L’Homme qui savait la langue des serpents offre plusieurs niveaux de lecture.

 

         Roman d’initiation montrant des apprentissages qui laissent à penser que Leemet veut être le premier à faire telle ou telle chose, alors qu’il se retrouve le dernier à accomplir ces actions traditionnelles ou nouvelles.

 

 

         Roman de la solitude qui se termine par la fin d’un monde, sans pour autant cultiver la nostalgie ou la tristesse parfois présentes. La narration, assurée par Leemet, se fait souvent avec beaucoup d’humour, de réalisme, et même d’esprit critique. Il y règne par exemple un anticléricalisme dans lequel nous autres Français, nous nous reconnaissons.

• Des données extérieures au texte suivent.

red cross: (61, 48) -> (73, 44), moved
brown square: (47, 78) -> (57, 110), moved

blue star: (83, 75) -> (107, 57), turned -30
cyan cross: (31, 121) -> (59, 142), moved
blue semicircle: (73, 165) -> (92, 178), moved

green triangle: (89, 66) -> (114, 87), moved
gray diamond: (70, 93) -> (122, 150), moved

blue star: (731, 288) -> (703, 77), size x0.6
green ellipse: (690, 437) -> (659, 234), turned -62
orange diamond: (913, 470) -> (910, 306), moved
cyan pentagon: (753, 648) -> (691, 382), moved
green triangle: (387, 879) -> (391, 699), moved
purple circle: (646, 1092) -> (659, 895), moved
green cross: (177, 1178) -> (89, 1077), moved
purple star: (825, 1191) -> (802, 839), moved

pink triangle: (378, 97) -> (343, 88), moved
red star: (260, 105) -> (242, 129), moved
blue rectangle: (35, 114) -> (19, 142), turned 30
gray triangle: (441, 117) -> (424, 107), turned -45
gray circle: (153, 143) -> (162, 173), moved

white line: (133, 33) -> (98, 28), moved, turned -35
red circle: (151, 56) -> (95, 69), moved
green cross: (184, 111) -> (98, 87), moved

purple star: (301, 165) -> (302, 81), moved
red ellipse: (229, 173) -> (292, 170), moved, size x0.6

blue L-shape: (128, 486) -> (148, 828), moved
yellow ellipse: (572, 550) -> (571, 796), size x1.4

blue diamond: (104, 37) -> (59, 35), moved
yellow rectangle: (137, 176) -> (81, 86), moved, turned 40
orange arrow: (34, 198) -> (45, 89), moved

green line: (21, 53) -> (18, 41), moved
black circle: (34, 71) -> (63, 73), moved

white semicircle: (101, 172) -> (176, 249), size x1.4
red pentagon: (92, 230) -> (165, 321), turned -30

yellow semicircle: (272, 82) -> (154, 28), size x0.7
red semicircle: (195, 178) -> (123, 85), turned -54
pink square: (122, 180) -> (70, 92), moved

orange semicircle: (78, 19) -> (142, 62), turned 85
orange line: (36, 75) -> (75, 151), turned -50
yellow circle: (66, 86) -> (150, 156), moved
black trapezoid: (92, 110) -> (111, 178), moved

La problématique soulevée est bien de savoir comment s’adapter au changement.

 

         Il est à noter que tous ces changements mortifères viennent de la mer d’où débarquent « les hommes de fer ».

 

         Conte fantastique par ses créatures étranges et les relations étroites avec le monde animal; conte qui se veut dans son aboutissement, une quête de cet animal fabuleux qu’est la Salamandre, symbole du monde ancien.

 

 

         Roman historique, qui s’attache, à travers l’évocation fantaisiste d’un Moyen Âge estonien d’avant l’Histoire (que l’auteur fait démarrer à l’arrivée des Allemands) à la mise en relief des valeurs propres et des racines des Estoniens dont le pays, rappelle le traducteur (qui offre à ce livre une belle postface), a souvent été envahi.

 

         Roman d’amour, conte philosophique...

 

 

L’Homme qui savait la langue des serpents est tout cela à la fois, ce qui explique l’intérêt de Manaudier, traducteur du livre, professeur d’Histoire, d’estonien, de basque, spécialiste des langues finno-ougriennes...qui vaut à lui tout seul le détour, nous confirme Christiane, avertie par un libraire.

 

Le livre, publié en 2007, traduit en français en 2013, a reçu en 2014 le grand prix de l’Imaginaire du meilleur roman étranger.

Il nous propulse avec bonheur dans les lettres estoniennes et nous donne envie de découvrir les autres romans de Kivirähk.

 

Il fut très peu question de Frère d’âme de D.Diop que nous avons commencé, que nous trouvons bien écrit et passionnant. Nous l’analyserons la prochaine fois.

 

La prochaine fois, ce sera le 13 mars. Nous nous proposons de parler des livres offerts par Nathalie (chacune présentera le sien).

 

Nous pourrons également lire, découvrir un livre de science-fiction, d’un auteur britannique, consacré à la révolte de la classe moyenne à Londres...Il s’agit de Millenium people de J. G. Ballard.